───── DATA EXCERPTS

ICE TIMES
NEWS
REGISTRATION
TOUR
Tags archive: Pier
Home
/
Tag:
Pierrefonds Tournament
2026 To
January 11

──────────

** BRIEF **
Please give the material as a Markdown table with the columns No. and Line, one numbered row per line, and leave out any blank lines.

** TASK SOLUTION **
| No. | Line |
|---|---|
| 1 | ICE TIMES |
| 2 | NEWS |
| 3 | REGISTRATION |
| 4 | TOUR |
| 5 | Tags archive: Pier |
| 6 | Home |
| 7 | / |
| 8 | Tag: |
| 9 | Pierrefonds Tournament |
| 10 | 2026 To |
| 11 | January 11 |